Liverpool’s 11 goalscorers in Europe - Not including two own goals. Graph: The Times
Liverpool’s 11 goalscorers in Europe - Not including two own goals. Graph: The Times

Klopp has rotated more than ever because of the options he has and also the unrelenting schedule that led to Liverpool bringing back the physio Christopher Rohrbeck, who had left in 2020, for the final fortnight of the campaign.

Their dedication is clear. Jordan Henderson, the captain from whom everyone takes their lead, undertook a recovery session at 3am in a swimming pool at the training ground immediately after arriving back from the pivotal 2-0 win over Arsenal in March.

Elsewhere, Salah spoke to Henderson about bringing training forward to help with Ramadan, the period when Muslims fast during the hours of daylight. The other players were also keen on the idea as it was felt that switching to more morning sessions would benefit the team in general for energy levels and have a positive effect on their personal lives.

Previously, Liverpool might have had four or five training sessions starting at 4pm and one or two starting at 12. That was flipped around. Towards the end of the season 4pm starts were limited to the day before games.

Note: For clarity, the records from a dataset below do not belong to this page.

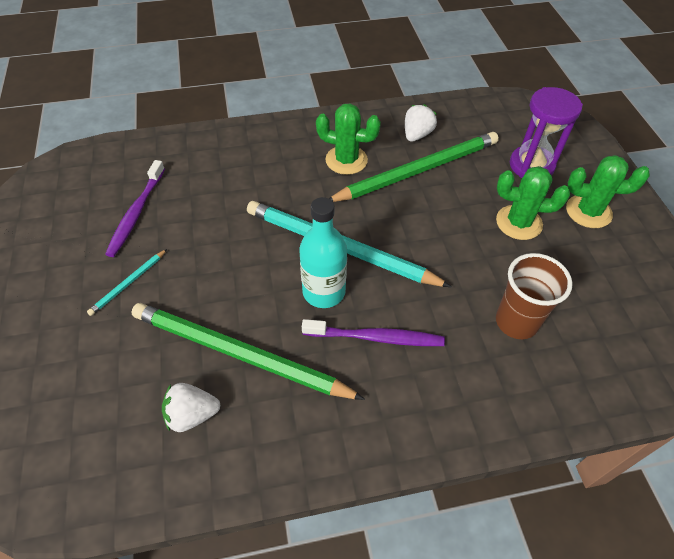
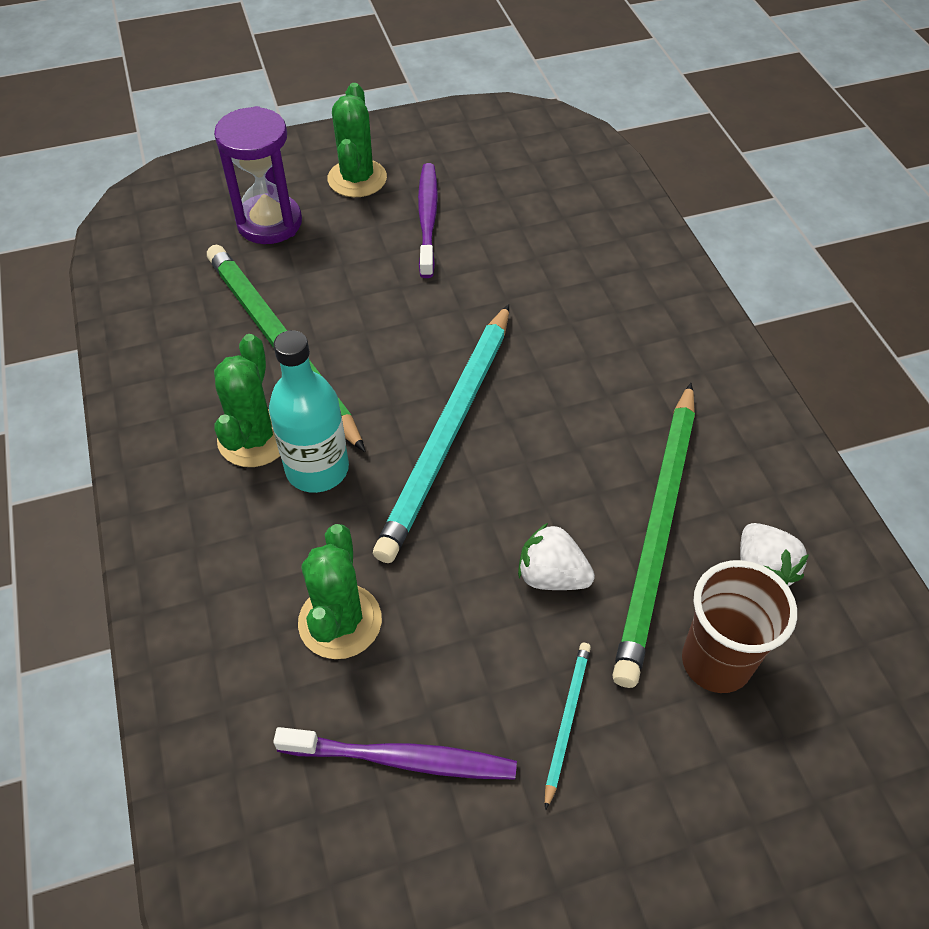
camera: 95 degrees left, 0 degrees up
(129, 283) = (566, 721): turquoise pencil -> turquoise pencil turned 105 degrees counterclockwise
(324, 292) = (533, 444): turquoise bottle -> turquoise bottle (317, 469)
(376, 338) = (595, 382): purple toothbrush -> purple toothbrush (427, 218)
(417, 135) = (193, 347): white strawberry -> white strawberry (551, 576)
(516, 322) = (543, 254): brown cup -> brown cup (716, 662)
(519, 223) = (382, 242): green cactus -> green cactus (340, 621)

Players such as Minamino have stepped up when Liverpool’s more established stars have been in need of a rest. Picture: Alex Livesey - Danehouse/Getty Images
Players such as Minamino have stepped up when Liverpool’s more established stars have been in need of a rest. Picture: Alex Livesey - Danehouse/Getty Images

It feels like the schedule is catching up with Liverpool. In the past three weeks, there have been injuries to Salah, Van Dijk, Fabinho, Thiago, Gomez and Divock Origi of differing degrees of severity and fitness is again shaping their ambitions. But of all the bodies — and minds — that have been re-energised, Klopp’s has been the most important. Last season had taken its toll because of the injuries, while his mother, Elisabeth, also died and a travel ban meant he was unable to attend her funeral. He admitted to feeling “caged” and “drained” and put away his phone for ten days at the start of his summer holiday. With his mojo restored, Klopp, who signed a new contract in April until 2026, has been the driving force behind a season that can end on one more high.

In the semi-final success over Villarreal, Liverpool won the first leg 2-0 at Anfield with the visiting midfielder Étienne Capoue describing the experience as like being a “sheep among wolves”.

A week later in Spain the opposite was true, with that advantage wiped out in the opening half. Klopp calmly addressed his players during the interval, reminding them to play football, and the ensuing fightback brought Liverpool a 3-2 win on the night and their place in the final.

“He is the key figure in our squad. He is the foundation of our team. He is the one who started it all,” Alisson, the goalkeeper, said.